» **What is required**: The answer must be an exact copy of the records, with every picture left out.

··········

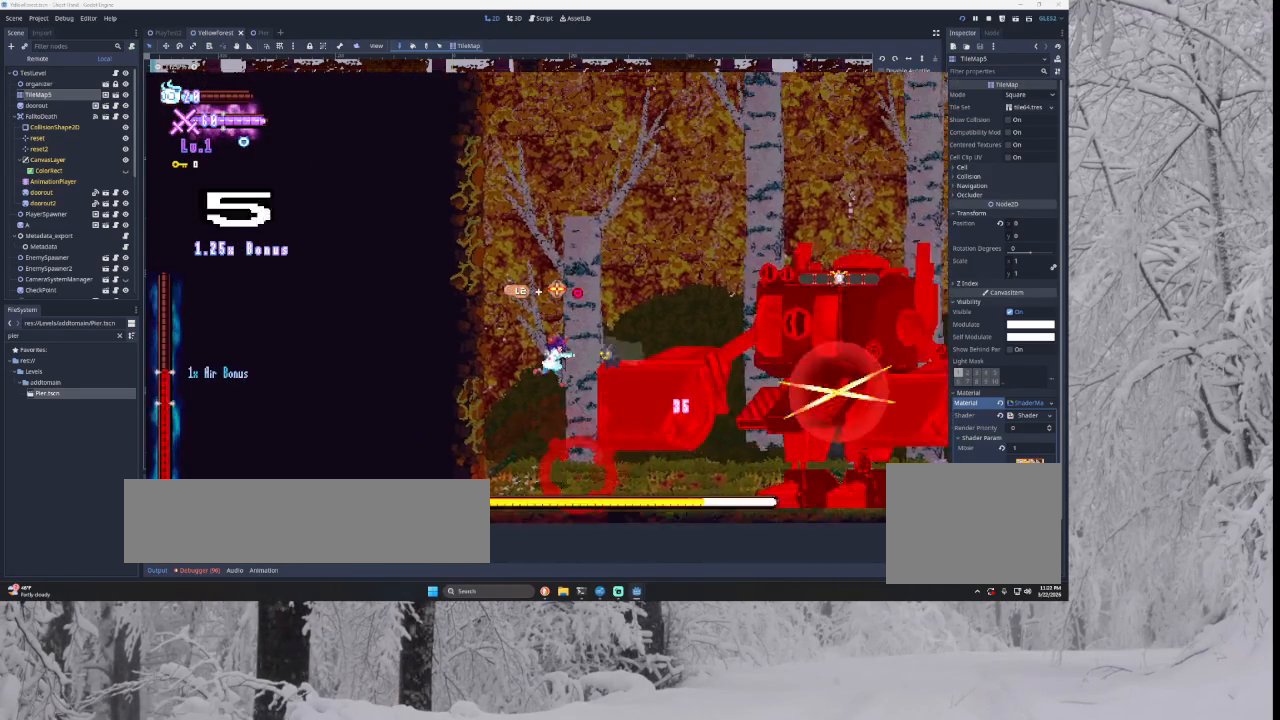
{"buttons": [], "left_stick": "center", "right_stick": "center", "events": [[33, "SQUARE", "up"], [133, "TRIANGLE", "up"], [200, "TRIANGLE", "down"], [433, "left_stick", "center"], [500, "TRIANGLE", "up"]]}
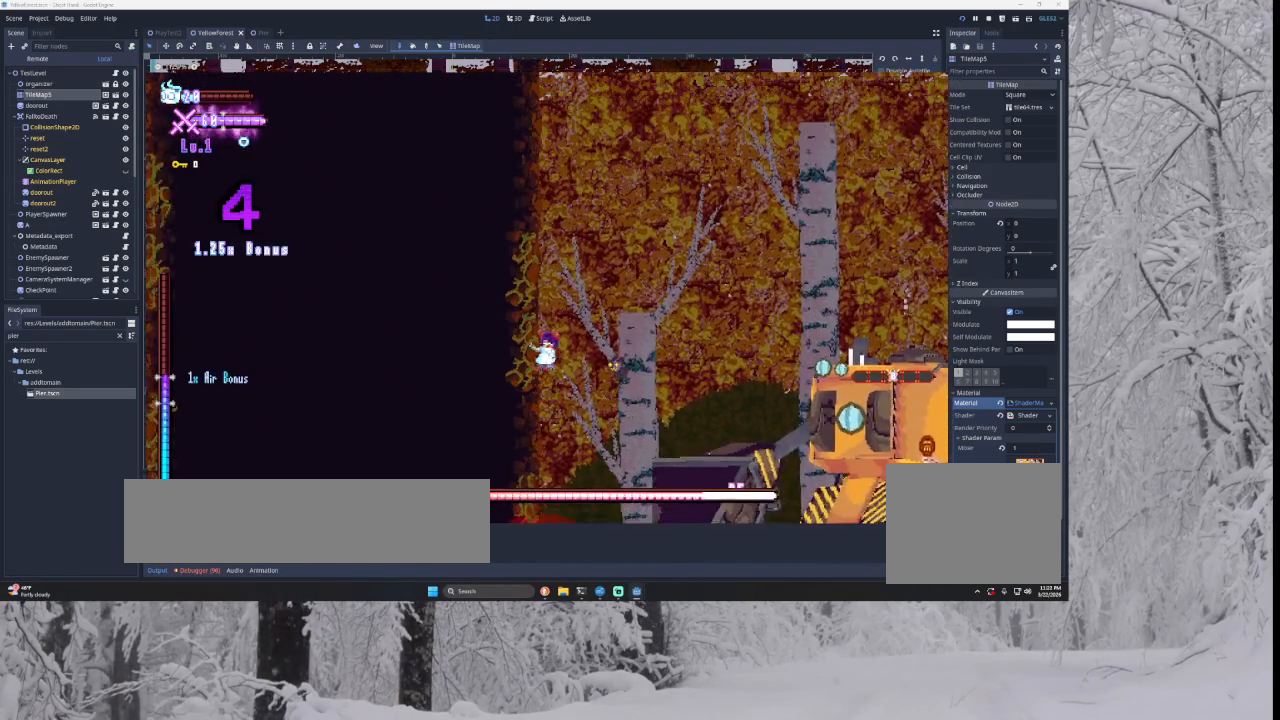
{"buttons": ["TRIANGLE"], "left_stick": "right", "right_stick": "center", "events": [[100, "TRIANGLE", "down"], [133, "left_stick", "right"]]}
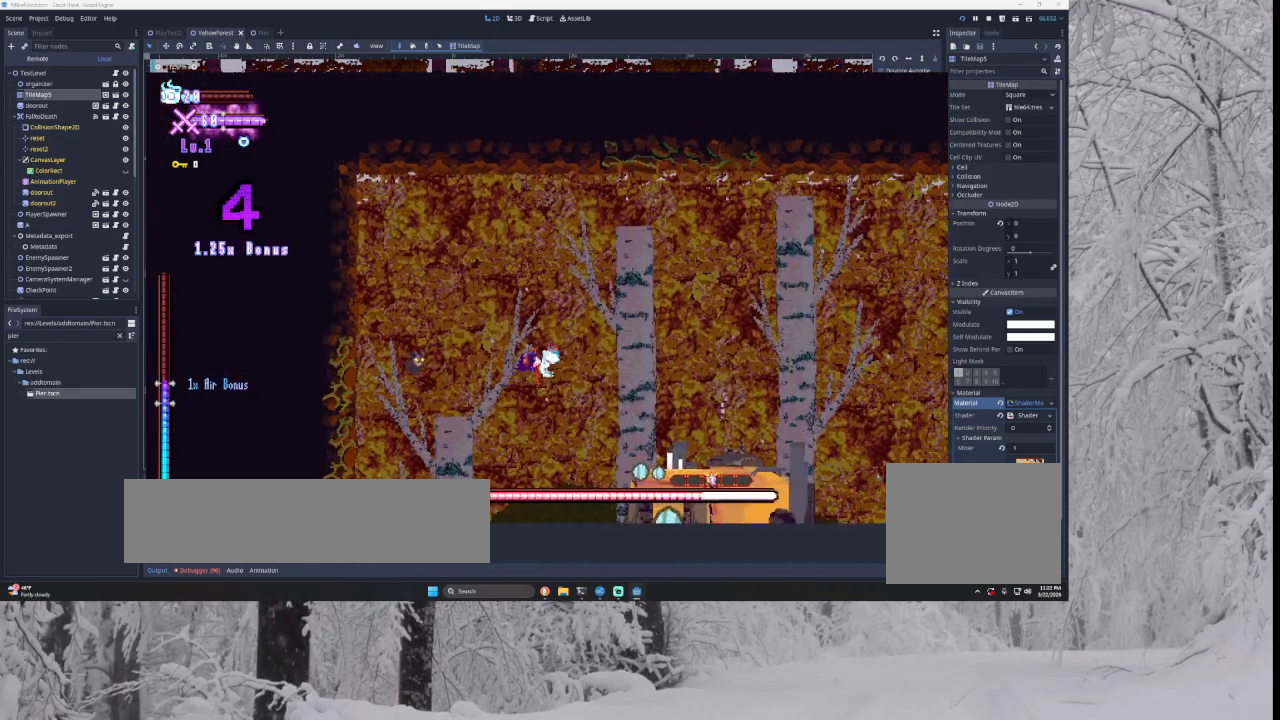
{"buttons": [], "left_stick": "right", "right_stick": "center", "events": [[100, "TRIANGLE", "up"], [100, "left_stick", "center"], [200, "left_stick", "right"], [200, "right_stick", "down"], [333, "right_stick", "center"]]}
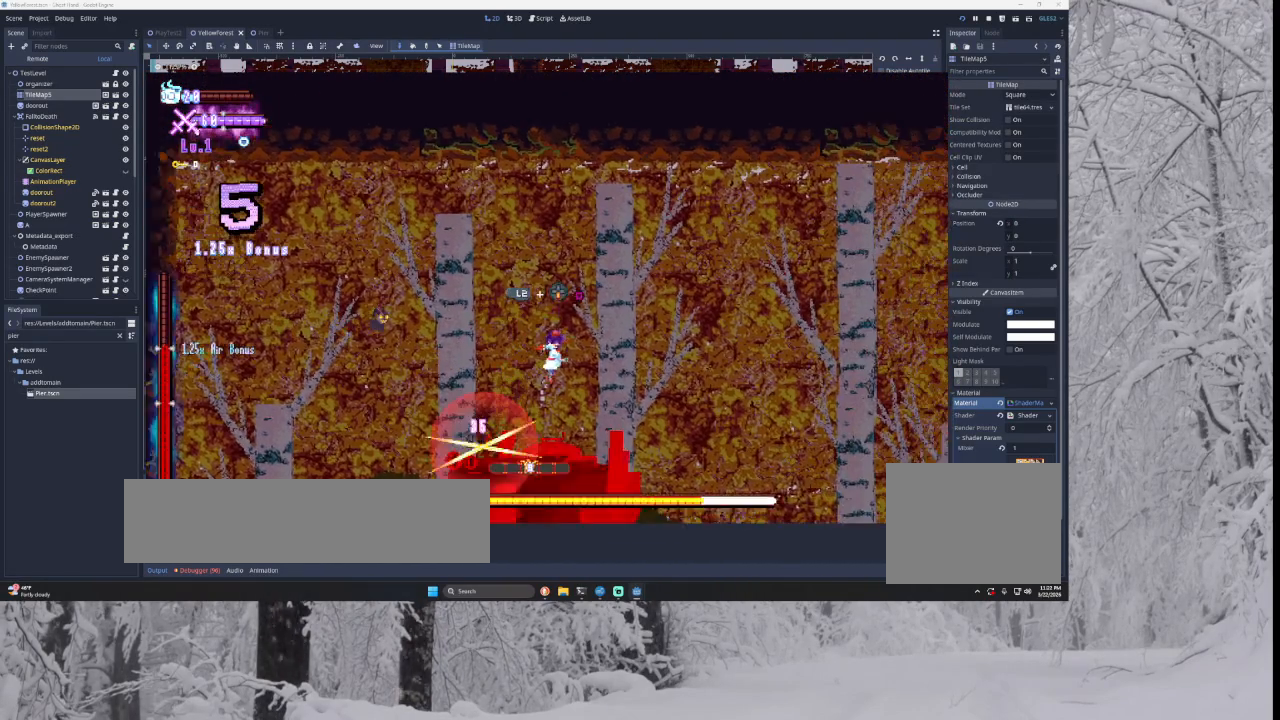
{"buttons": [], "left_stick": "right", "right_stick": "center", "events": [[67, "left_stick", "center"], [233, "right_stick", "down"], [300, "left_stick", "right"], [367, "right_stick", "center"]]}
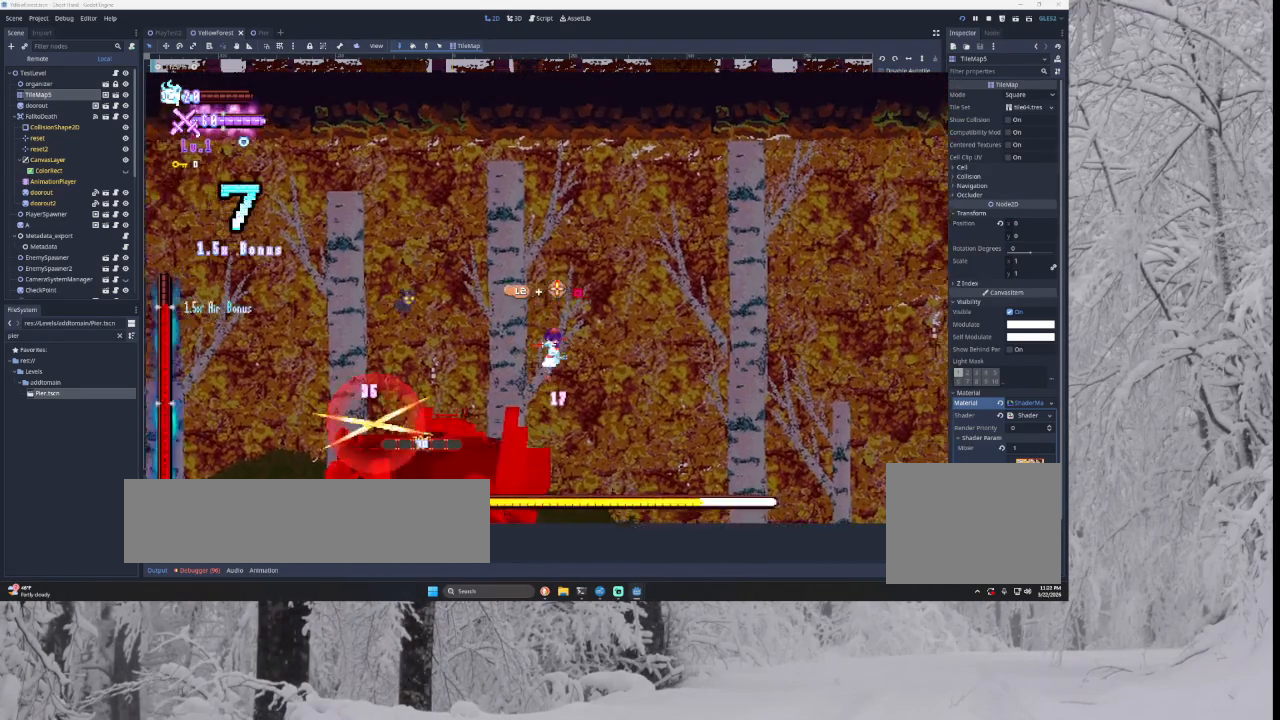
{"buttons": [], "left_stick": "right", "right_stick": "center", "events": [[200, "left_stick", "left"], [233, "L2", "down"], [267, "SQUARE", "down"], [267, "left_stick", "up"], [400, "L2", "up"], [400, "SQUARE", "up"], [400, "left_stick", "right"]]}
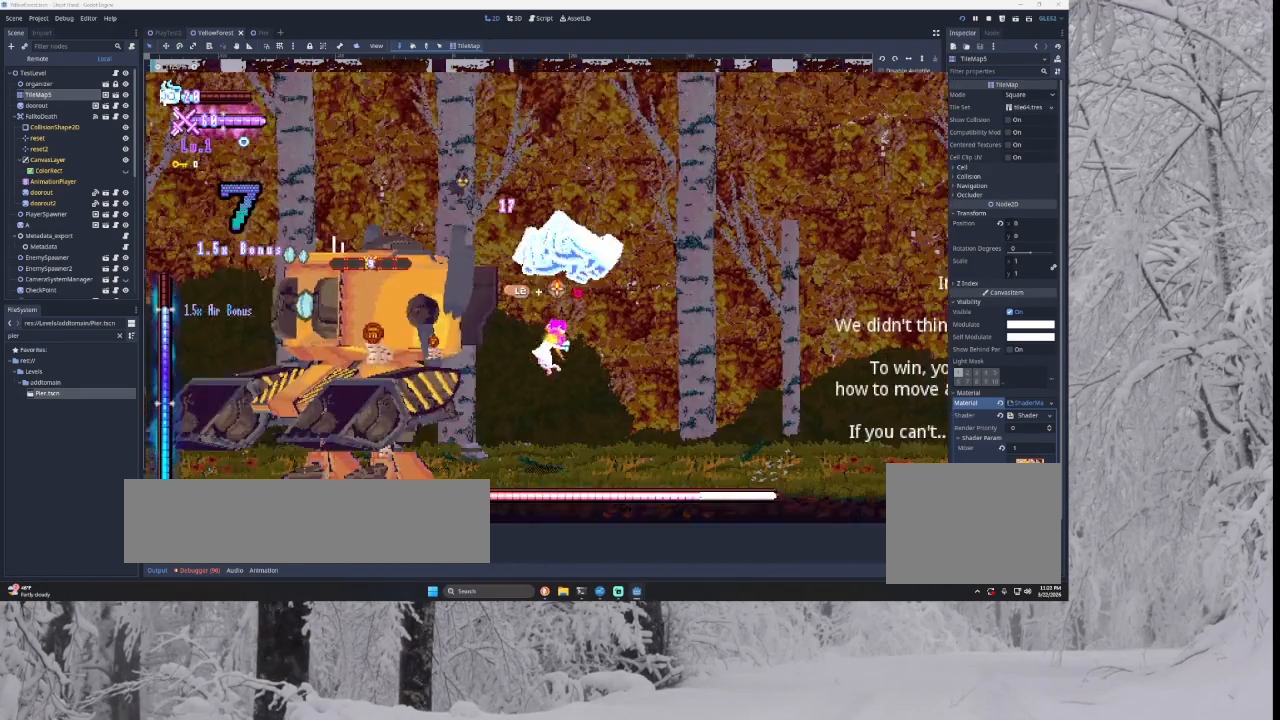
{"buttons": [], "left_stick": "left", "right_stick": "center", "events": [[133, "left_stick", "left"], [333, "left_stick", "center"], [500, "left_stick", "left"]]}
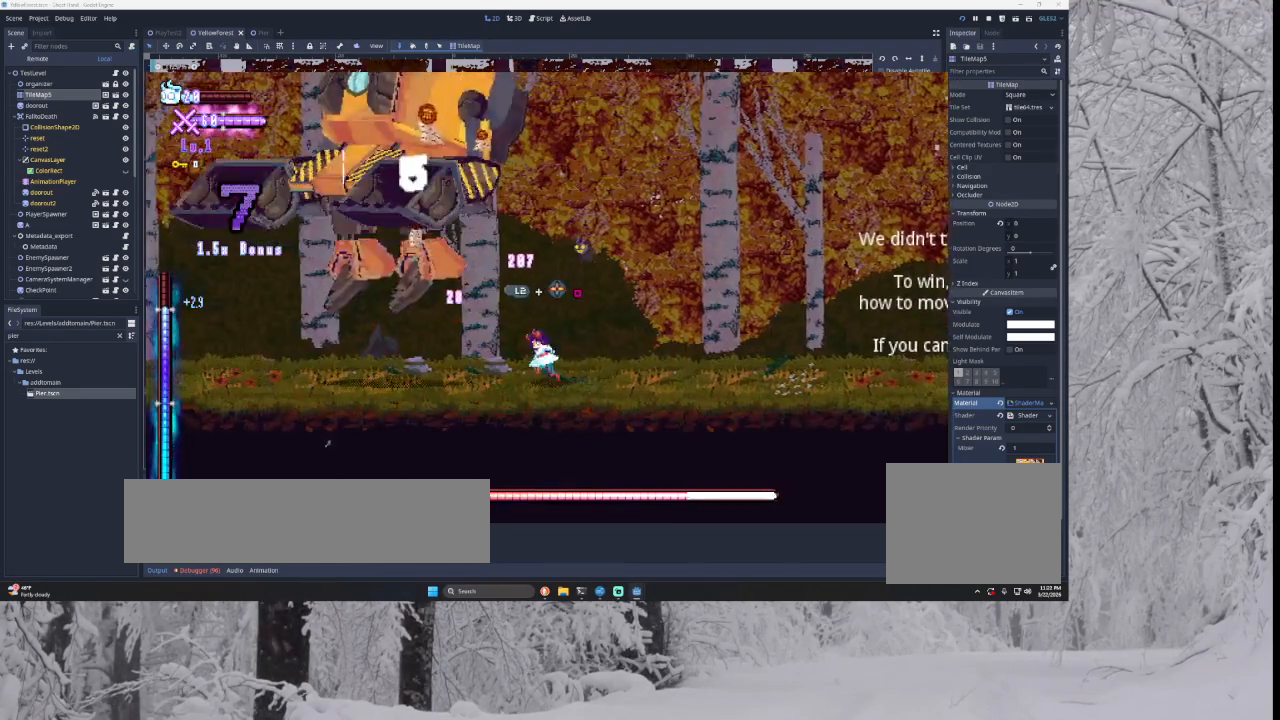
{"buttons": [], "left_stick": "center", "right_stick": "center", "events": [[67, "TRIANGLE", "down"], [133, "SQUARE", "down"], [267, "left_stick", "center"], [333, "left_stick", "right"], [367, "SQUARE", "up"], [433, "TRIANGLE", "up"], [467, "left_stick", "center"]]}
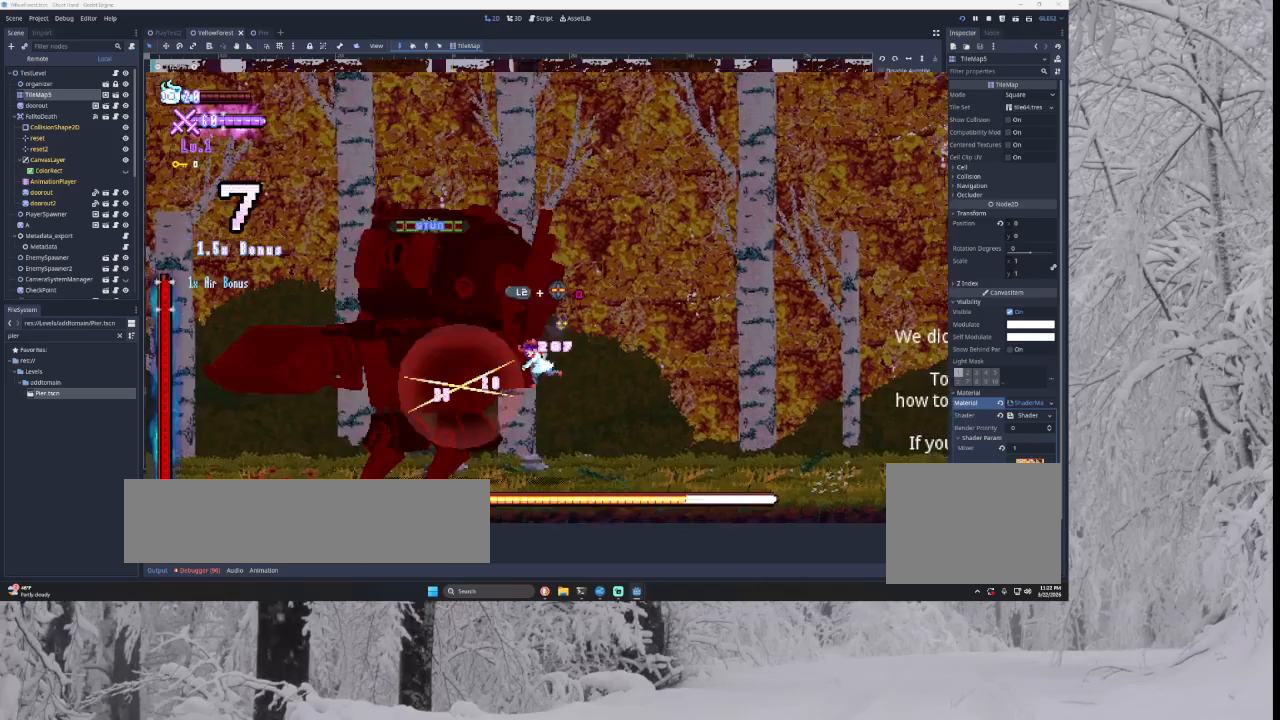
{"buttons": [], "left_stick": "center", "right_stick": "center", "events": [[33, "left_stick", "left"], [100, "TRIANGLE", "down"], [133, "SQUARE", "down"], [333, "left_stick", "center"], [400, "SQUARE", "up"], [433, "TRIANGLE", "up"]]}
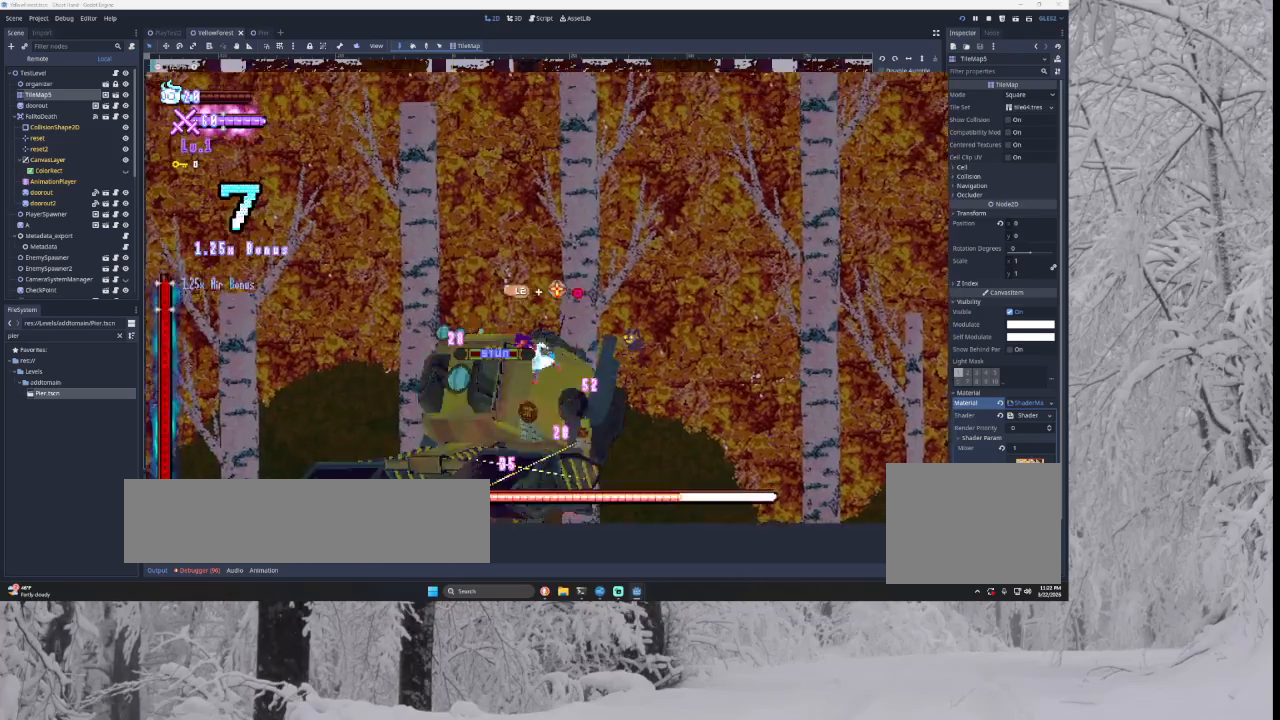
{"buttons": [], "left_stick": "center", "right_stick": "center", "events": [[133, "right_stick", "down"], [167, "left_stick", "down"], [200, "right_stick", "center"], [267, "left_stick", "center"]]}
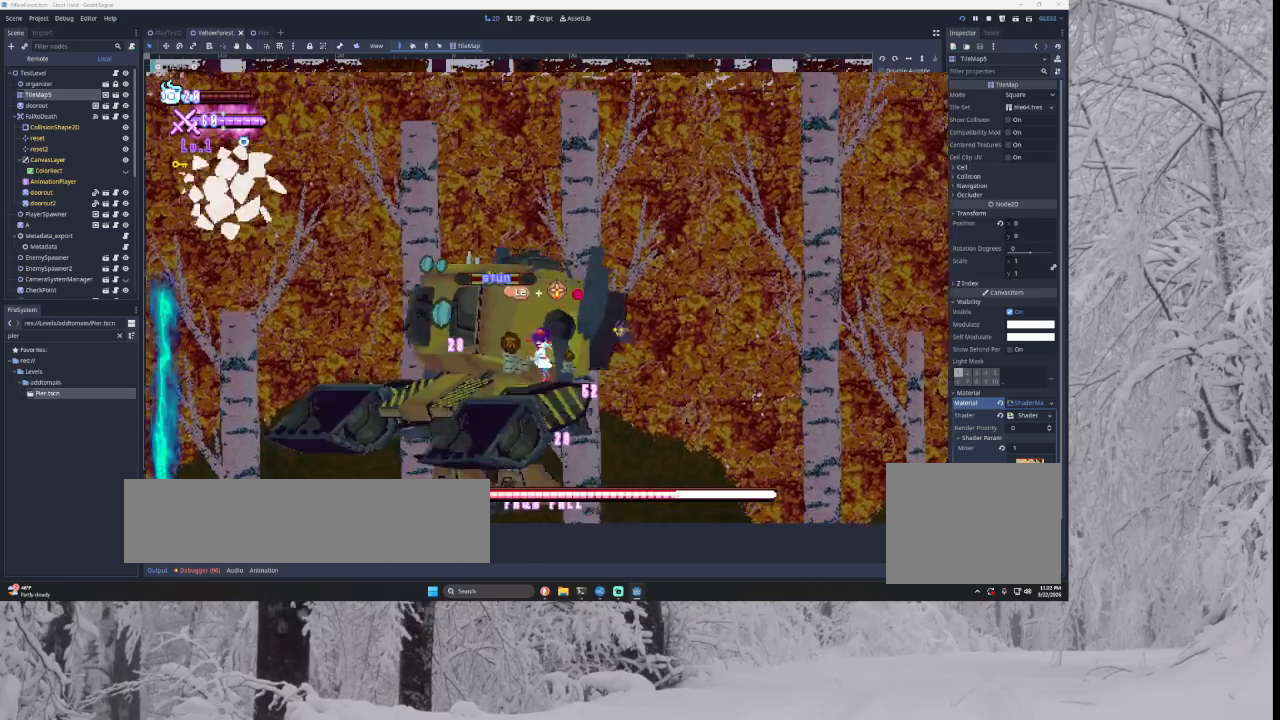
{"buttons": [], "left_stick": "right", "right_stick": "center", "events": [[133, "right_stick", "down"], [167, "left_stick", "down"], [233, "right_stick", "center"], [267, "left_stick", "center"], [333, "left_stick", "right"]]}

··········

» **Task response**:
{"buttons": [], "left_stick": "center", "right_stick": "center", "events": [[33, "SQUARE", "up"], [133, "TRIANGLE", "up"], [200, "TRIANGLE", "down"], [433, "left_stick", "center"], [500, "TRIANGLE", "up"]]}
{"buttons": ["TRIANGLE"], "left_stick": "right", "right_stick": "center", "events": [[100, "TRIANGLE", "down"], [133, "left_stick", "right"]]}
{"buttons": [], "left_stick": "right", "right_stick": "center", "events": [[100, "TRIANGLE", "up"], [100, "left_stick", "center"], [200, "left_stick", "right"], [200, "right_stick", "down"], [333, "right_stick", "center"]]}
{"buttons": [], "left_stick": "right", "right_stick": "center", "events": [[67, "left_stick", "center"], [233, "right_stick", "down"], [300, "left_stick", "right"], [367, "right_stick", "center"]]}
{"buttons": [], "left_stick": "right", "right_stick": "center", "events": [[200, "left_stick", "left"], [233, "L2", "down"], [267, "SQUARE", "down"], [267, "left_stick", "up"], [400, "L2", "up"], [400, "SQUARE", "up"], [400, "left_stick", "right"]]}
{"buttons": [], "left_stick": "left", "right_stick": "center", "events": [[133, "left_stick", "left"], [333, "left_stick", "center"], [500, "left_stick", "left"]]}
{"buttons": [], "left_stick": "center", "right_stick": "center", "events": [[67, "TRIANGLE", "down"], [133, "SQUARE", "down"], [267, "left_stick", "center"], [333, "left_stick", "right"], [367, "SQUARE", "up"], [433, "TRIANGLE", "up"], [467, "left_stick", "center"]]}
{"buttons": [], "left_stick": "center", "right_stick": "center", "events": [[33, "left_stick", "left"], [100, "TRIANGLE", "down"], [133, "SQUARE", "down"], [333, "left_stick", "center"], [400, "SQUARE", "up"], [433, "TRIANGLE", "up"]]}
{"buttons": [], "left_stick": "center", "right_stick": "center", "events": [[133, "right_stick", "down"], [167, "left_stick", "down"], [200, "right_stick", "center"], [267, "left_stick", "center"]]}
{"buttons": [], "left_stick": "right", "right_stick": "center", "events": [[133, "right_stick", "down"], [167, "left_stick", "down"], [233, "right_stick", "center"], [267, "left_stick", "center"], [333, "left_stick", "right"]]}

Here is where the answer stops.